▶ **Work item**: Rewrite each item below with "series" changed to "data set" wherever it occurs, keeping everything else identical. Leave the pictures out of your answer.

▶ **Material to process**:
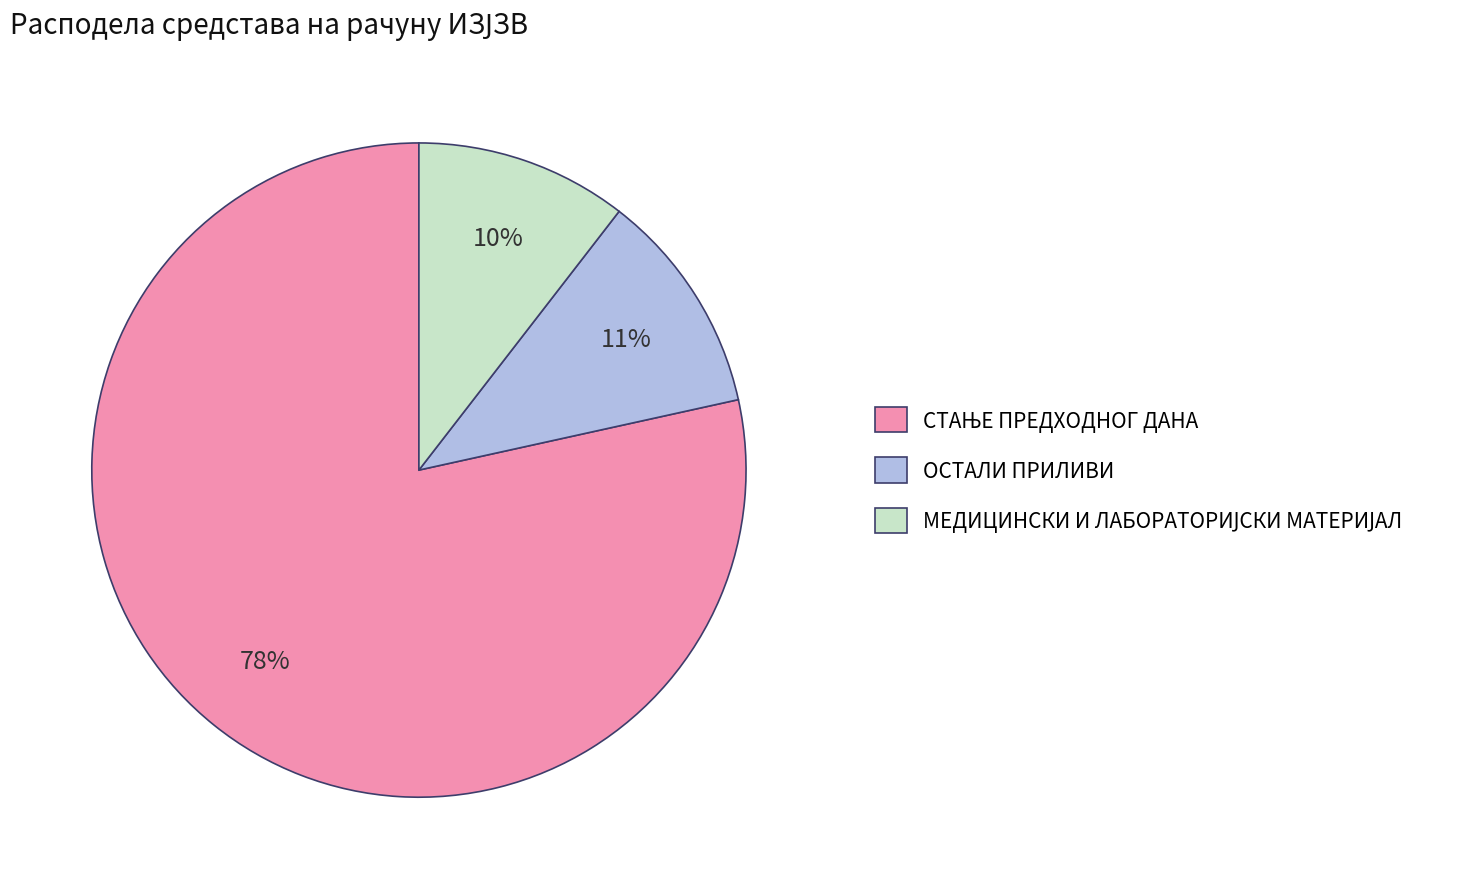

To the nearest percent, what is the average slice percentage?

33%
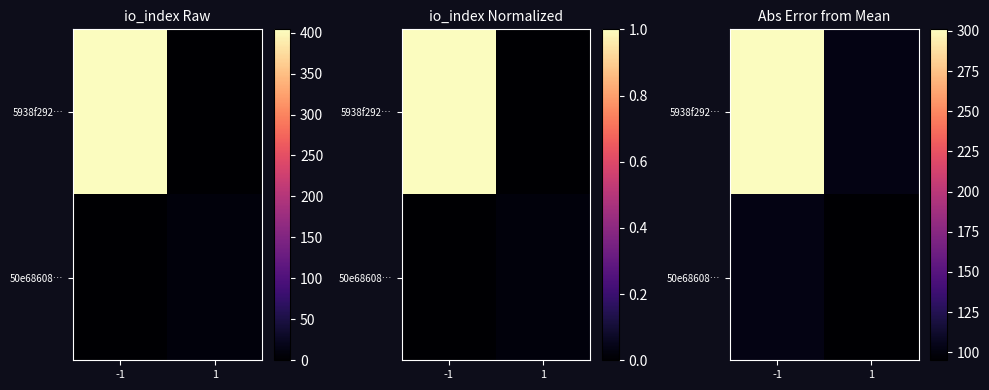

At which label does 5938f292… reach its peak?

-1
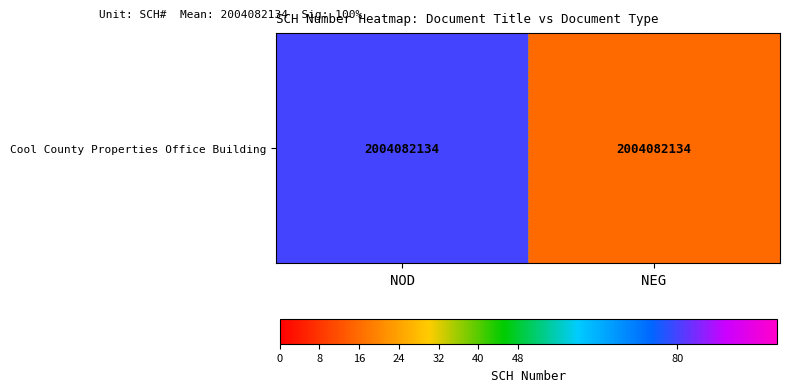

What is the sum of the values at NEG and NOD?

96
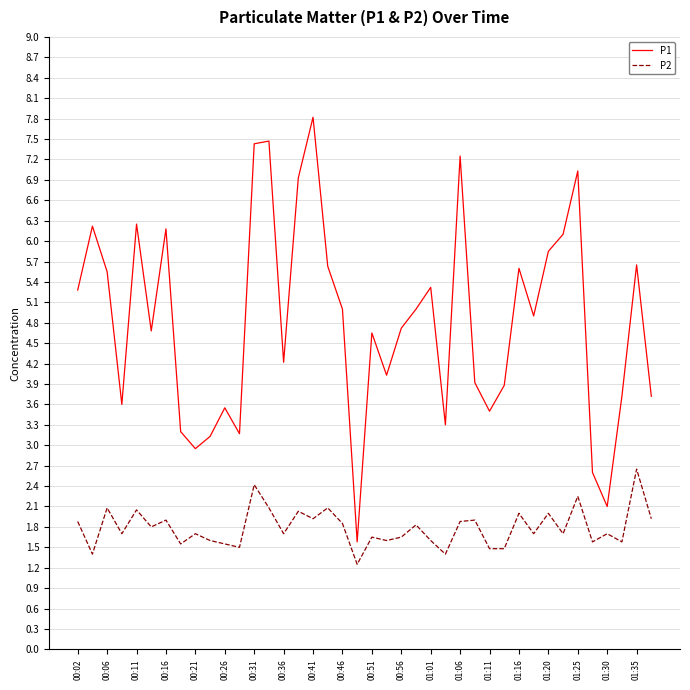

Which series has the largest range (max minus min)?

P1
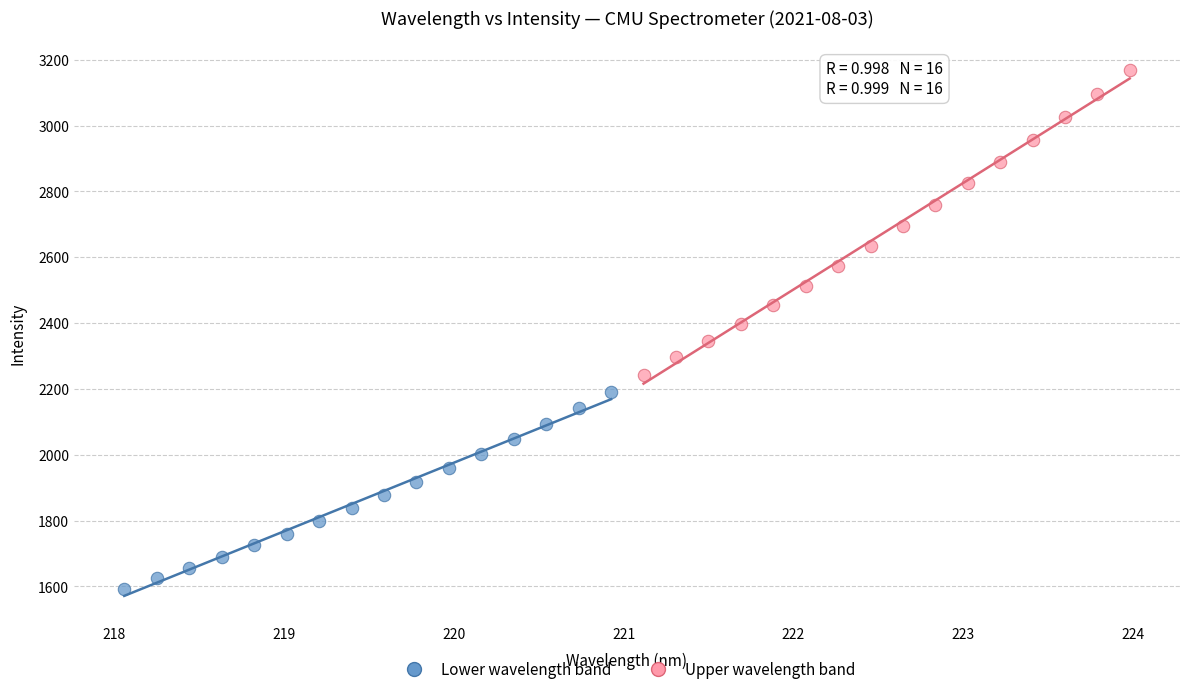

Which series contains the lowest Y value?

Lower wavelength band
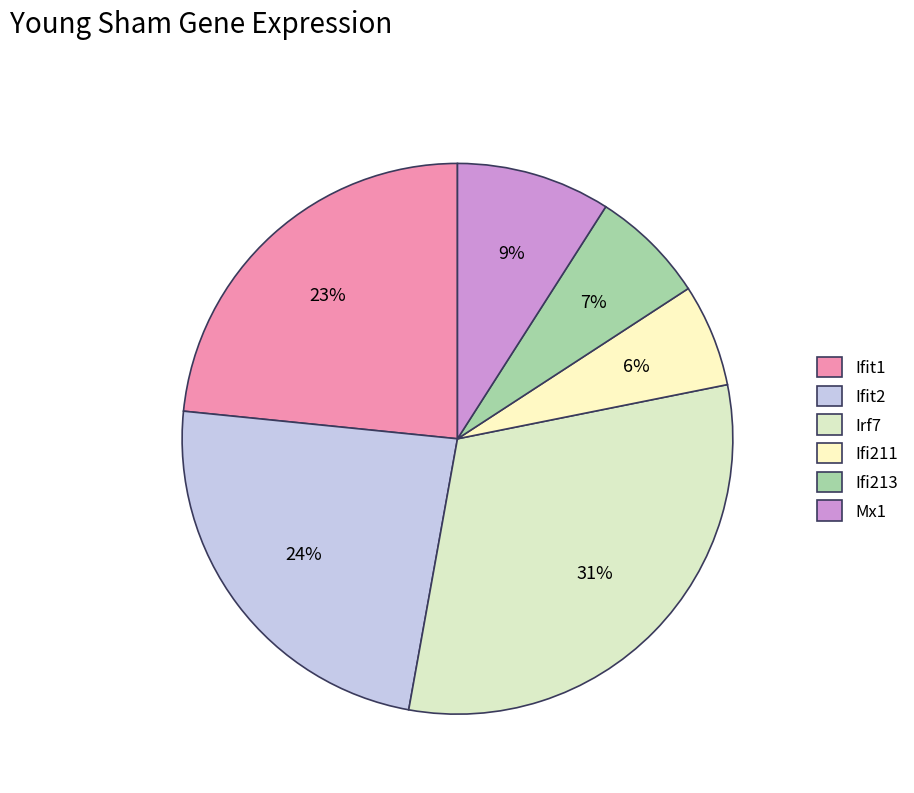

To the nearest percent, what is the difference between the largest and smallest slice percentages?

25%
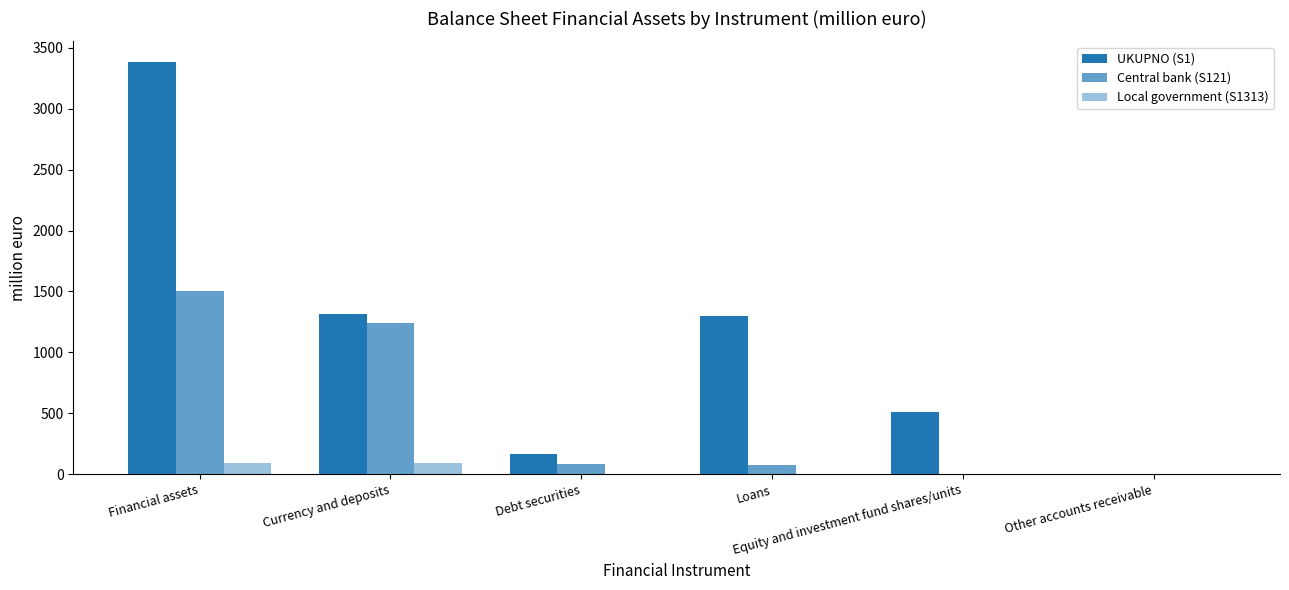

What is the label of the 4th bar from the left?

Loans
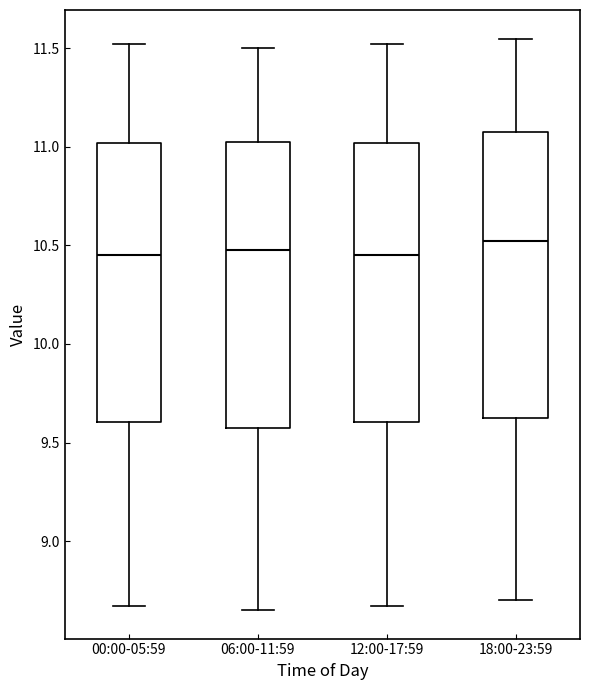

Reading left to right, read every box against the y-axis: the position of its median line, the range the box covers, and the ends of its whiskers. The values are not printed on the chart, so give them approximately, as read against the axis.

00:00-05:59: median 10.45, box 9.60 to 11.00, whiskers 8.65 to 11.50
06:00-11:59: median 10.50, box 9.60 to 11.05, whiskers 8.65 to 11.50
12:00-17:59: median 10.45, box 9.60 to 11.00, whiskers 8.65 to 11.50
18:00-23:59: median 10.55, box 9.65 to 11.10, whiskers 8.70 to 11.55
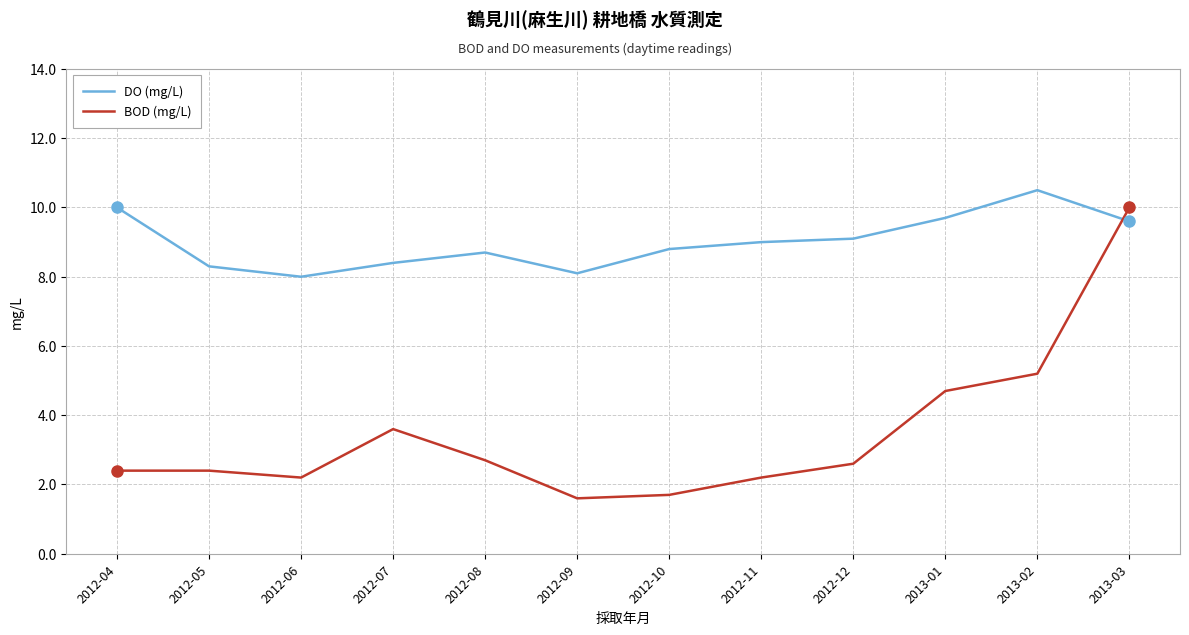

Rank the series by their average value, from lowest to highest.

BOD (mg/L), DO (mg/L)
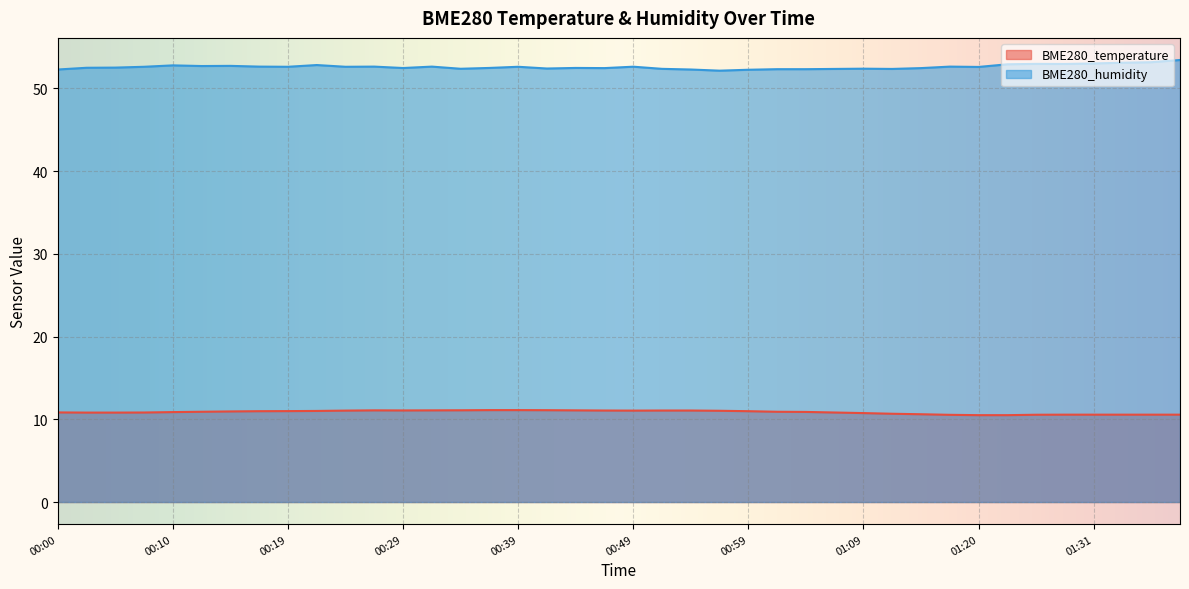

What is the difference between the maximum and minimum values in the BME280_humidity series?

1.3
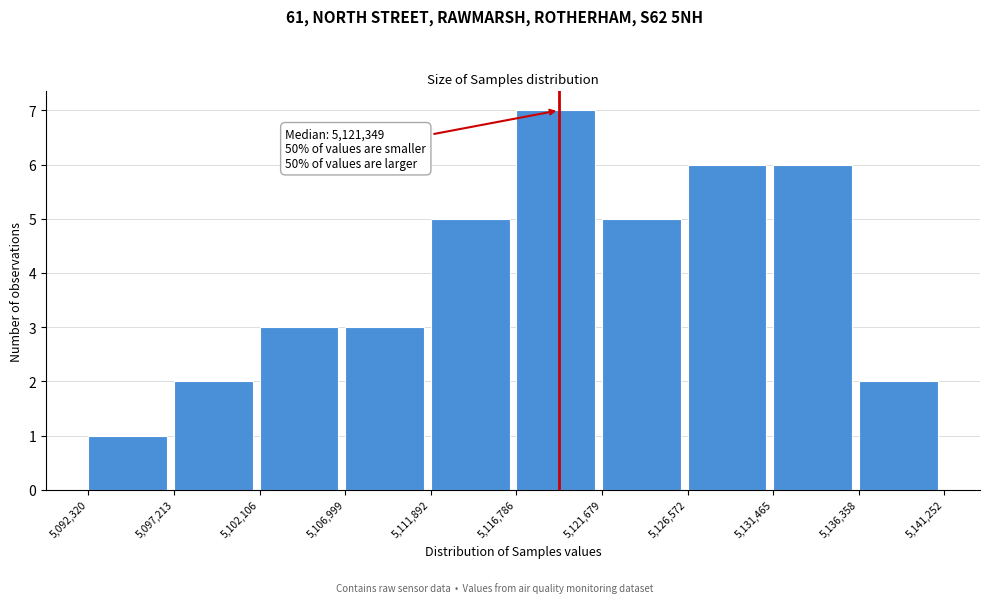

Which range on the x-axis has the tallest bar?

5,116,786 to 5,121,679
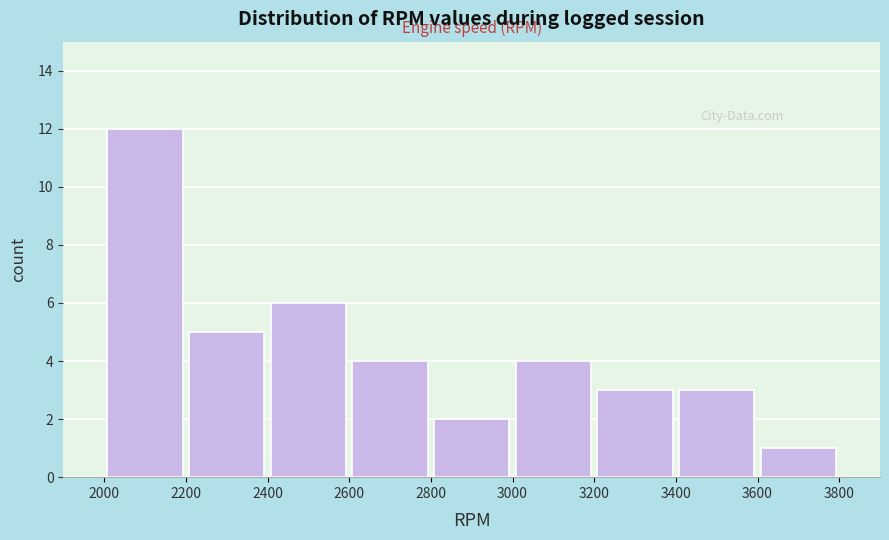

Reading left to right, transcribe this chart: for each bar, give the range it covers on the x-axis and its height. The values are not printed on the chart, so give them approximately, as read against the axis.

2000 to 2200: 12
2200 to 2400: 5
2400 to 2600: 6
2600 to 2800: 4
2800 to 3000: 2
3000 to 3200: 4
3200 to 3400: 3
3400 to 3600: 3
3600 to 3800: 1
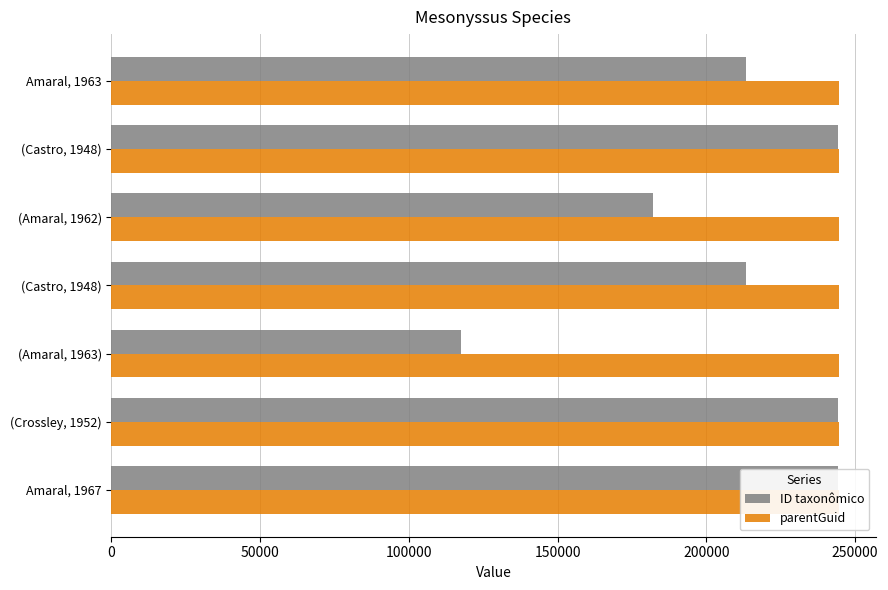

Between (Castro, 1948) and (Crossley, 1952), which is larger?

(Crossley, 1952)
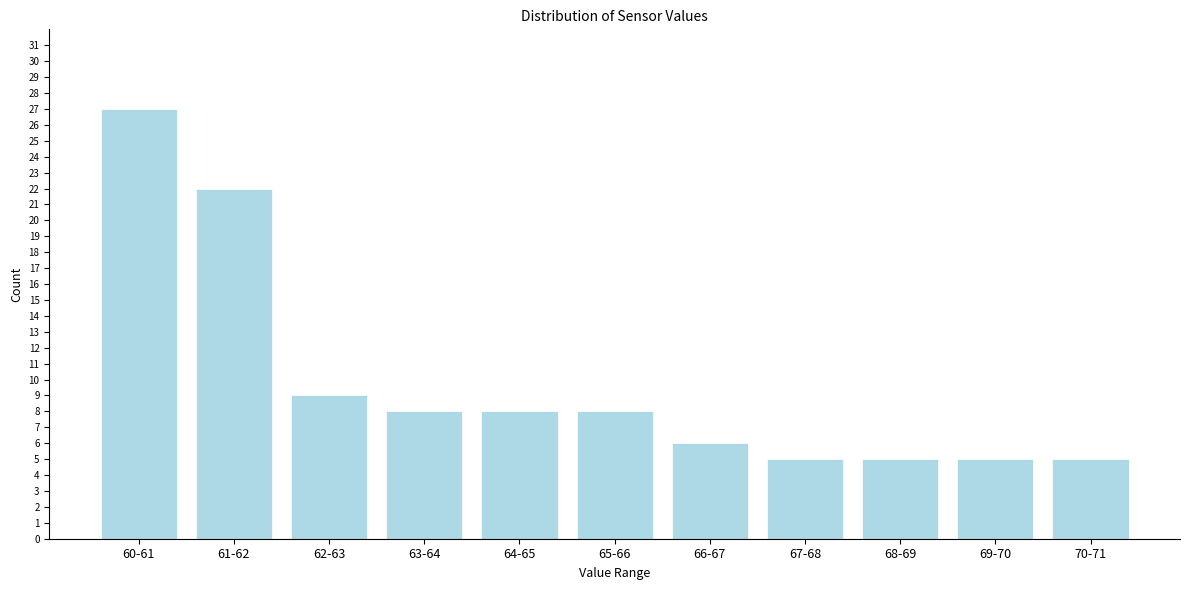

Reading left to right, extract all data points from this chart.

27	22	9	8	8	8	6	5	5	5	5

▶ **Answer to this task**:
To the nearest percent, what is the average slice percentage?

33%

At which label does 5938f292… reach its peak?

-1

What is the sum of the values at NEG and NOD?

96

Which data set has the largest range (max minus min)?

P1

Which data set contains the lowest Y value?

Lower wavelength band

To the nearest percent, what is the difference between the largest and smallest slice percentages?

25%

What is the label of the 4th bar from the left?

Loans

Reading left to right, read every box against the y-axis: the position of its median line, the range the box covers, and the ends of its whiskers. The values are not printed on the chart, so give them approximately, as read against the axis.

00:00-05:59: median 10.45, box 9.60 to 11.00, whiskers 8.65 to 11.50
06:00-11:59: median 10.50, box 9.60 to 11.05, whiskers 8.65 to 11.50
12:00-17:59: median 10.45, box 9.60 to 11.00, whiskers 8.65 to 11.50
18:00-23:59: median 10.55, box 9.65 to 11.10, whiskers 8.70 to 11.55

Rank the data set by their average value, from lowest to highest.

BOD (mg/L), DO (mg/L)

What is the difference between the maximum and minimum values in the BME280_humidity data set?

1.3

Which range on the x-axis has the tallest bar?

5,116,786 to 5,121,679

Reading left to right, transcribe this chart: for each bar, give the range it covers on the x-axis and its height. The values are not printed on the chart, so give them approximately, as read against the axis.

2000 to 2200: 12
2200 to 2400: 5
2400 to 2600: 6
2600 to 2800: 4
2800 to 3000: 2
3000 to 3200: 4
3200 to 3400: 3
3400 to 3600: 3
3600 to 3800: 1

Between (Castro, 1948) and (Crossley, 1952), which is larger?

(Crossley, 1952)

Reading left to right, extract all data points from this chart.

27	22	9	8	8	8	6	5	5	5	5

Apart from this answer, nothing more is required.